Another limitation of our study was the fact that the quality of our results depends on the accuracy of the Clarity system. The Clarity system has the advantage of not requiring fiducial markers implantation or additional hardware installation and no radiation exposure [38]. The disadvantage of the Clarity system is operator dependence [15]. In our study, every operator had received the training of this system in advance. Zhou et al. [39] investigated the discrepancy between the Clarity system and CBCT as the positioning device. The average (± SD) discrepancies were − 0.03 ± 5.22 mm, 0.18 ± 2.87 mm, and 0.31 ± 4.37 mm in the SI, LR, and AP directions, respectively when the Clarity was transperineally used. Grimwood et al. [38] reported that the median difference between Clarity-defined intrafractional marker locations and portal-imaged marker locations was 0.6 mm. Biston et al. [40] also reported that the mean differences between intrafractional displacements observed on patients with the Clarity system and the intraprostatic electromagnetic transmitters were ≤ 0.55 mm in all directions except for one patient.
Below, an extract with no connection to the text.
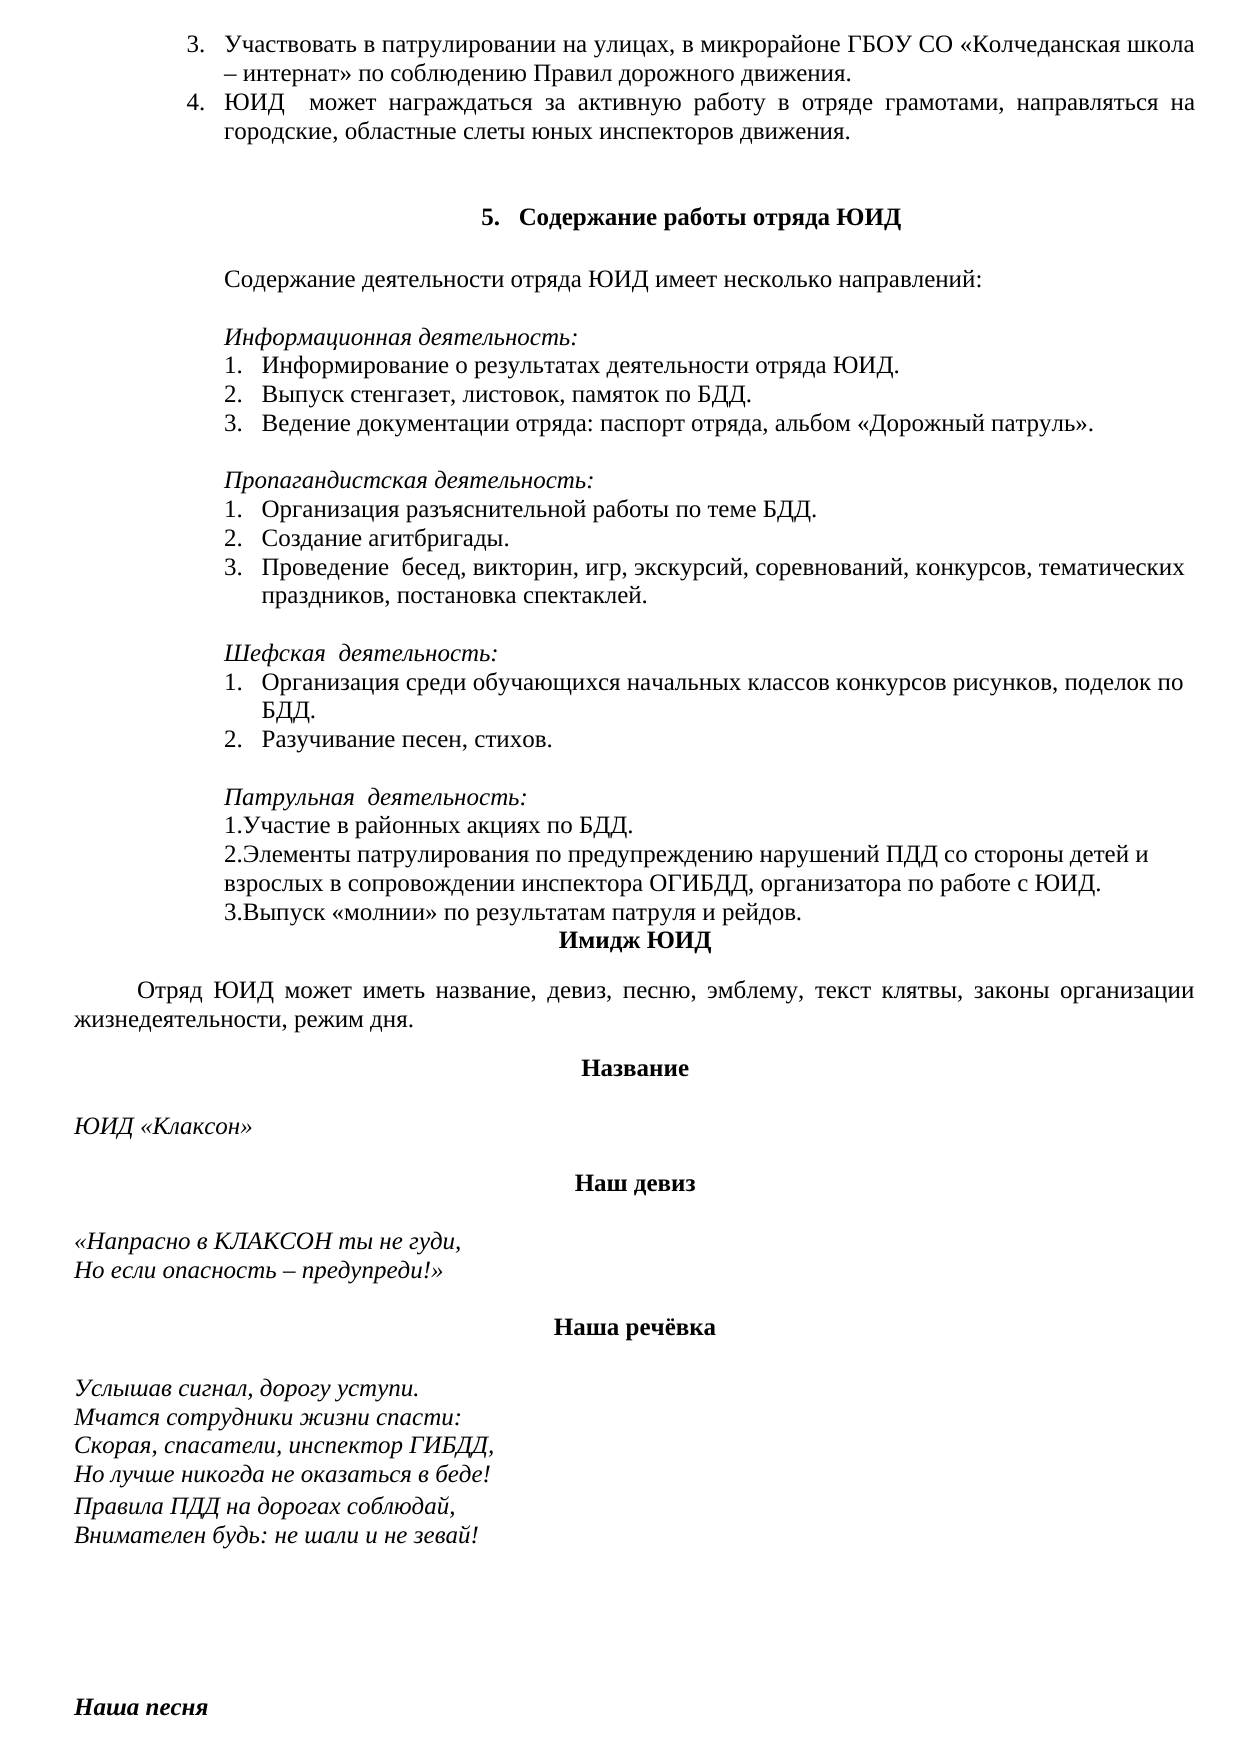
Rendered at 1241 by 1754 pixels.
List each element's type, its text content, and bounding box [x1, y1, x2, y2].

The other limitation was small sample size, in particular the spacer group. Most characteristics were similar between the two groups, but the rectum volume was smaller in the spacer group, which may be due to accidental bias. However, rectum volume was not the independent risk factor of the MIDs according to the multivariate analysis.

Conclusions

Our findings suggest that maximum intrafractional prostate motion during VMAT-SBRT was larger in patients with hydrogel spacer injection in the superior and anterior directions. Since this difference seemed not to disturb the dosimetric advantage of the hydrogel spacer, we do not recommend routine avoidance of the hydrogel spacer use. Further studies are expected in order to clarify the cause that prostate in patients with hydrogel spacer tends to move during RT, and to find other factors related to intrafractional prostate motion.